Deploy the easiest way via a Hugging Face Space (enable persistent storage).

Argilla: the curation workflow

Step	What you do
1. Define structure	Declare fields (content shown) + questions (label, rating, free text)
2. Load records	Push raw examples in (often from a HF dataset via `load_dataset`)
3. Annotate	You / experts / a crowd answer the questions in the web UI
4. Export	Send the curated dataset back to the Hub, ready for `Trainer`/`SFTTrainer`

Evaluate the dataset (before training)

Check	What it catches
Annotator agreement	Ambiguous task / unclear guidelines (model learns contradictions)
Coverage + diversity	Gaps vs the real input distribution
Balance	Overrepresented labels (skew in, skew out)
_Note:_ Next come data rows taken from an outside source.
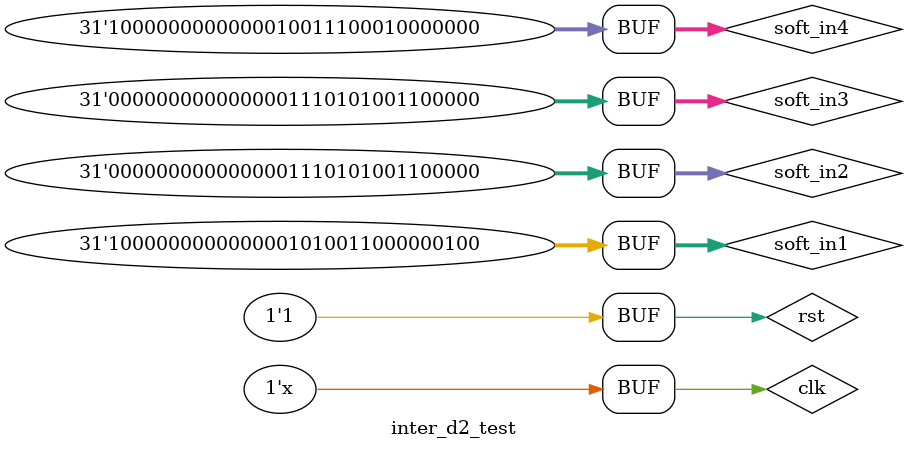
<source format=v>
`timescale 1ns / 1ps


module inter_d2_test;

	// Inputs
	reg clk;
	reg rst;
	reg [30:0] soft_in1;
	reg [30:0] soft_in2;
	reg [30:0] soft_in3;
	reg [30:0] soft_in4;

	// Outputs
	wire [29:0] how_1;
	wire [29:0] how_2;
	wire [29:0] how_3;
	wire [29:0] how_4;
	wire [3:0] d;

	// Instantiate the Unit Under Test (UUT)
	inter_d2 uut (
		.clk(clk), 
		.rst(rst), 
		.soft_in1(soft_in1), 
		.soft_in2(soft_in2), 
		.soft_in3(soft_in3), 
		.soft_in4(soft_in4), 
		.how_1(how_1), 
		.how_2(how_2), 
		.how_3(how_3), 
		.how_4(how_4), 
		.d(d)
	);

	initial begin
		// Initialize Inputs
		clk = 0;
		rst = 0;
		soft_in1 = 1073784324;
		soft_in2 = 60000;
		soft_in3 = 60000;
		soft_in4 = 1073821824;

		// Wait 100 ns for global reset to finish
		#20;
      rst = 1;
		// Add stimulus here

	end
always #5 clk =~ clk;
      
endmodule


</source>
Checking the dataset early is cheaper than finding its flaws in the model.

The instinct to rewire

Model underperforms? Before reaching for a bigger model, ask: is the data consistent, representative, correctly labeled, and broad enough? Better data usually beats brute force.

Words to use precisely

Curation: the judgment-heavy work of structuring, labeling, filtering, and gathering feedback (beyond mechanical cleaning).
Fields / questions (Argilla): the content shown to annotators / what they answer about it.
Annotator agreement: how often labelers agree; a dataset-quality (ambiguity) signal.
Representativeness: how well the data covers the real input distribution.

Recommended further study

Hugging Face LLM Course, Chapter 10: “Introduction to Argilla.” huggingface.co/learn/llm-course/chapter10. Released under Apache 2.0; this lesson mirrors its structure with original prose.